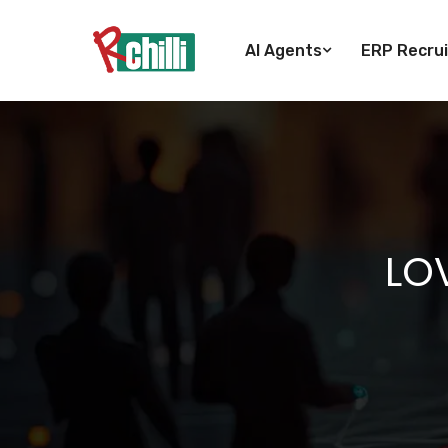
AI Agents
ERP Recrui
LOV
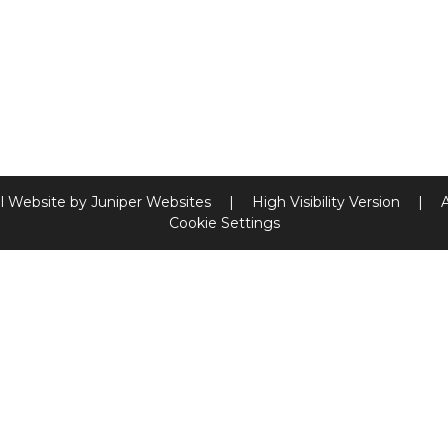
l Website by
Juniper Websites
|
High Visibility Version
|
Cookie Settings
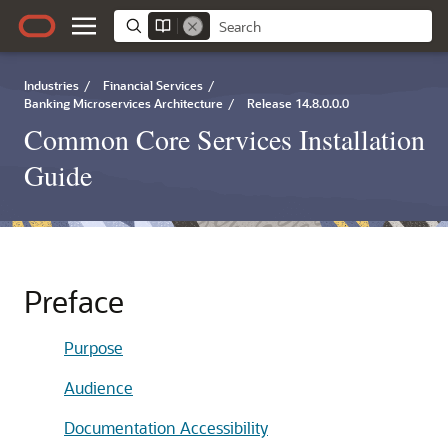
Industries
/
Financial Services
/
Banking Microservices Architecture
/
Release 14.8.0.0.0
Common Core Services Installation
Guide
Preface
Purpose
Audience
Documentation Accessibility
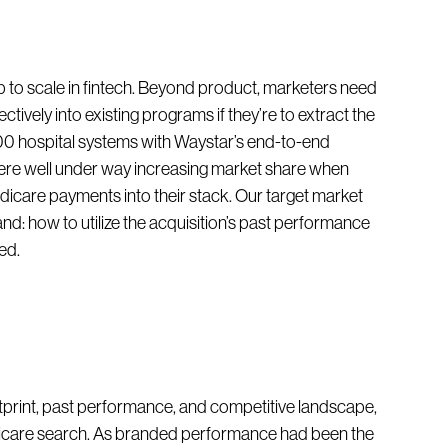
to scale in fintech. Beyond product, marketers need
ctively into existing programs if they’re to extract the
000 hospital systems with Waystar’s end-to-end
e well under way increasing market share when
dicare payments into their stack. Our target market
nd: how to utilize the acquisition’s past performance
ed.
ootprint, past performance, and competitive landscape,
dicare search. As branded performance had been the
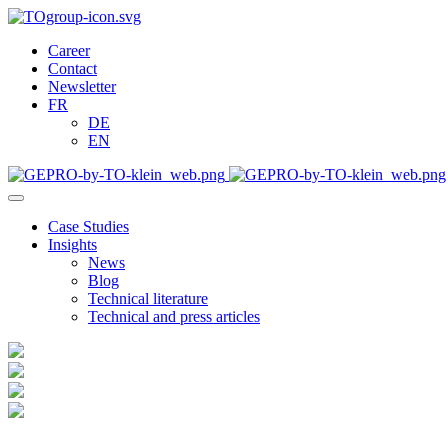
Career
Contact
Newsletter
FR
DE
EN
Case Studies
Insights
News
Blog
Technical literature
Technical and press articles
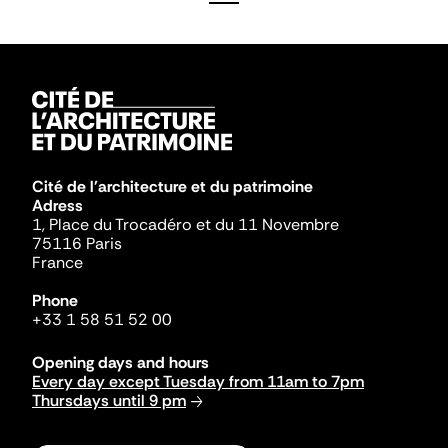
Cité de l'architecture et du patrimoine
Adress
1, Place du Trocadéro et du 11 Novembre
75116 Paris
France
Phone
+33 1 58 51 52 00
Opening days and hours
Every day except Tuesday from 11am to 7pm
Thursdays until 9 pm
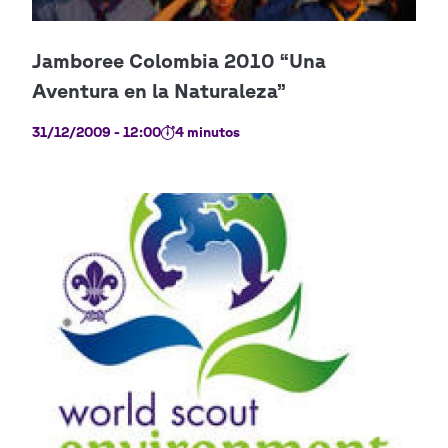
31/12/2009 - 12:00
4 minutos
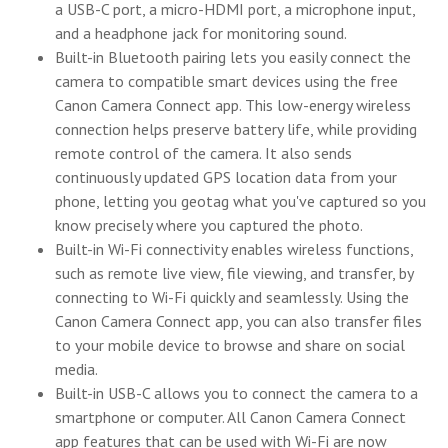
a USB-C port, a micro-HDMI port, a microphone input,
and a headphone jack for monitoring sound.
Built-in Bluetooth pairing lets you easily connect the
camera to compatible smart devices using the free
Canon Camera Connect app. This low-energy wireless
connection helps preserve battery life, while providing
remote control of the camera. It also sends
continuously updated GPS location data from your
phone, letting you geotag what you've captured so you
know precisely where you captured the photo.
Built-in Wi-Fi connectivity enables wireless functions,
such as remote live view, file viewing, and transfer, by
connecting to Wi-Fi quickly and seamlessly. Using the
Canon Camera Connect app, you can also transfer files
to your mobile device to browse and share on social
media.
Built-in USB-C allows you to connect the camera to a
smartphone or computer. All Canon Camera Connect
app features that can be used with Wi-Fi are now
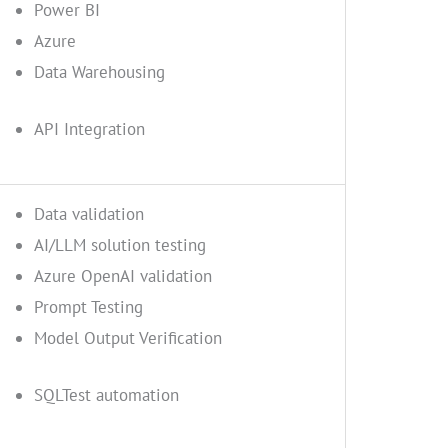
Power BI
Azure
Data Warehousing
API Integration
Data validation
AI/LLM solution testing
Azure OpenAI validation
Prompt Testing
Model Output Verification
SQLTest automation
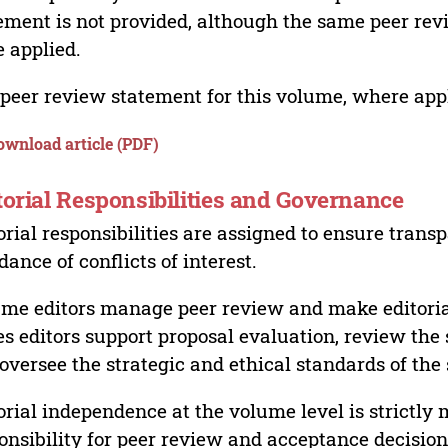
ement is not provided, although the same peer revi
 applied.
peer review statement for this volume, where appli
ownload article (PDF)
torial Responsibilities and Governance
orial responsibilities are assigned to ensure trans
dance of conflicts of interest.
me editors manage peer review and make editorial
es editors support proposal evaluation, review the s
oversee the strategic and ethical standards of the 
orial independence at the volume level is strictly 
onsibility for peer review and acceptance decisions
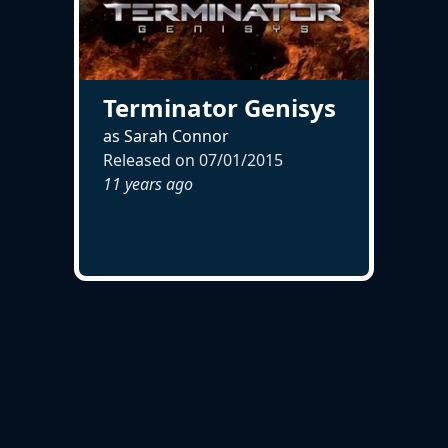
Terminator Genisys
as Sarah Connor
Released on
07/01/2015
11 years ago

--

**TASK DIRECTIONS**. Would you output, from the records above, exactly the run of lines that starts at the line containing "to scale in" and ends at the line containing "ootprint, past performance, and", and only that run?

**SOLUTION FOR THIS TASK**.
to scale in fintech. Beyond product, marketers need
ctively into existing programs if they’re to extract the
000 hospital systems with Waystar’s end-to-end
e well under way increasing market share when
dicare payments into their stack. Our target market
nd: how to utilize the acquisition’s past performance
ed.
ootprint, past performance, and competitive landscape,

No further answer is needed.